It can take as low as 21 days to form or break a habit, some experts say (Psycho-Cybernatics; early 70s). Recently, that figure has been revised to 66 days (How are habits formed: Modelling habit formation in the real world, The European Journal of Social Psychology, July 2009). Even so, there are still gaps in this knowledge. The difficulty of breaking or forming a habit often depends on what kind of habit one is trying to break and how attached one is to it (addiction level perhaps), what support mechanism one has to break that habit, and frequency of exposure.
However, bad habits can be broken and good ones can be formed.

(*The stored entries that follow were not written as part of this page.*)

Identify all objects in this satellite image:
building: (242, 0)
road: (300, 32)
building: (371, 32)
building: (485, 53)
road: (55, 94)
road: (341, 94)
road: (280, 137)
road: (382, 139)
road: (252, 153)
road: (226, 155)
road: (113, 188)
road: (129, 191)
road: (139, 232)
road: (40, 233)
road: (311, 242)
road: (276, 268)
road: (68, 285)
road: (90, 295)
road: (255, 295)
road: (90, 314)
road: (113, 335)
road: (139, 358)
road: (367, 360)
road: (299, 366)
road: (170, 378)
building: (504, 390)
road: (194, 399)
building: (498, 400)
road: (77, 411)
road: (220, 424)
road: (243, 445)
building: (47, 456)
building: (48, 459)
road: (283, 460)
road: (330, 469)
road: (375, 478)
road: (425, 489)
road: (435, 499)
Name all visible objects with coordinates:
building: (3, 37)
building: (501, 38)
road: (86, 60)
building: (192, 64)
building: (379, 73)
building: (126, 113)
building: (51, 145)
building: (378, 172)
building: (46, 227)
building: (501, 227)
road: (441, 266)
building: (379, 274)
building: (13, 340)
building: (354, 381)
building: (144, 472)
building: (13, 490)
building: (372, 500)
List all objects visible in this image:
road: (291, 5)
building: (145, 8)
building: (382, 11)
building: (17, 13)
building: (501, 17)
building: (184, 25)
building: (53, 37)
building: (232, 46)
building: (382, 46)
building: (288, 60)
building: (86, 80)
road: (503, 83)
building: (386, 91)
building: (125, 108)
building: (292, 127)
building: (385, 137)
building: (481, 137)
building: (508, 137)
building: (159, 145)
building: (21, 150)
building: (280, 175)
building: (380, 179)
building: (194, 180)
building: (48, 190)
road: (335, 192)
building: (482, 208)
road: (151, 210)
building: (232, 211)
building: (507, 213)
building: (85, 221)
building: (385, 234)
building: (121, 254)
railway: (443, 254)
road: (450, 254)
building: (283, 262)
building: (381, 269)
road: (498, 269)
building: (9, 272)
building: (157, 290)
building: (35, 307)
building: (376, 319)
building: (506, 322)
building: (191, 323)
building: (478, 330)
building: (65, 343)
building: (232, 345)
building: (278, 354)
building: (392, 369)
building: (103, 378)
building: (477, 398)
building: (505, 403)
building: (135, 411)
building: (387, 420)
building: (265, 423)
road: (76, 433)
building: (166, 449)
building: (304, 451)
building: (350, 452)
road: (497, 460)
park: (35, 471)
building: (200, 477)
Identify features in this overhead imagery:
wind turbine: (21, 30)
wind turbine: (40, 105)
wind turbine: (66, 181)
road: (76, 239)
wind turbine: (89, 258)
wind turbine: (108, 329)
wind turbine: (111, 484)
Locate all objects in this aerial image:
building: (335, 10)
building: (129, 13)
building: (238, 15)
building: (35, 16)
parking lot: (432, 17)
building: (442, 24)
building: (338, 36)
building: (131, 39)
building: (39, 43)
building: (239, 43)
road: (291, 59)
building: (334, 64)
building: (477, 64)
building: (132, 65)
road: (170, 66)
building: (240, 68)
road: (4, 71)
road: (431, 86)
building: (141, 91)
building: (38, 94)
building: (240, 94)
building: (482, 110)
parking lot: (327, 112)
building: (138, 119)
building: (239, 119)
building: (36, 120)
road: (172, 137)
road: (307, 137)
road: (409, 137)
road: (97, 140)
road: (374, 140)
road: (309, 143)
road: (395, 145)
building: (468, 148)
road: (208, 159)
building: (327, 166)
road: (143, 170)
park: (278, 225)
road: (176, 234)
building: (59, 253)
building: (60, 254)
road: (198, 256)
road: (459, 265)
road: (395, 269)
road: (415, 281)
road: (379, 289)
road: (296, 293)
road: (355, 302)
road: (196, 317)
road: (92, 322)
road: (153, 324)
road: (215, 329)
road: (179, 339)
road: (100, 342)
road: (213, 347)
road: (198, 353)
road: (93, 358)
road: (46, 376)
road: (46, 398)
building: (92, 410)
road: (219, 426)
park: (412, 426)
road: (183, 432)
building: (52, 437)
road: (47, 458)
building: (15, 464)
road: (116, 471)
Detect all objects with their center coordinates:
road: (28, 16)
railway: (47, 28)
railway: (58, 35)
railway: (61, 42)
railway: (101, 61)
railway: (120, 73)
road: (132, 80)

From my experience, if I hold back on something long enough, it loses its allure or its power over me. Need I tell you how many times I have stood in front of an ice-cream bar and willed myself to walk away? How many times I had started reaching for a bottle of soda or a second cup of coffee, but chose water instead? How many times I have resisted the urge to buy some useless sweets at the checkout counter in supermarkets? Countless times. The first few times the decision was hard, but if I kept at it, I would automatically choose healthier over time. I have also relapsed quite a bit, but in so far as I maintain the resolve to do better and choose better, there is hope for me.
And so it is with watching our nutrition. Do you really need to eat that cupcake or meat-pie or drink that soda AFTER your meal? Do you really need to drink a beer or eat junk food every single day? If you need to cut down on carbs to achieve weight loss, can you do without "swallow" or spaghetti for a few days? Determine to hold off for at least two weeks, replace those choices with healthier options and let's see what happens.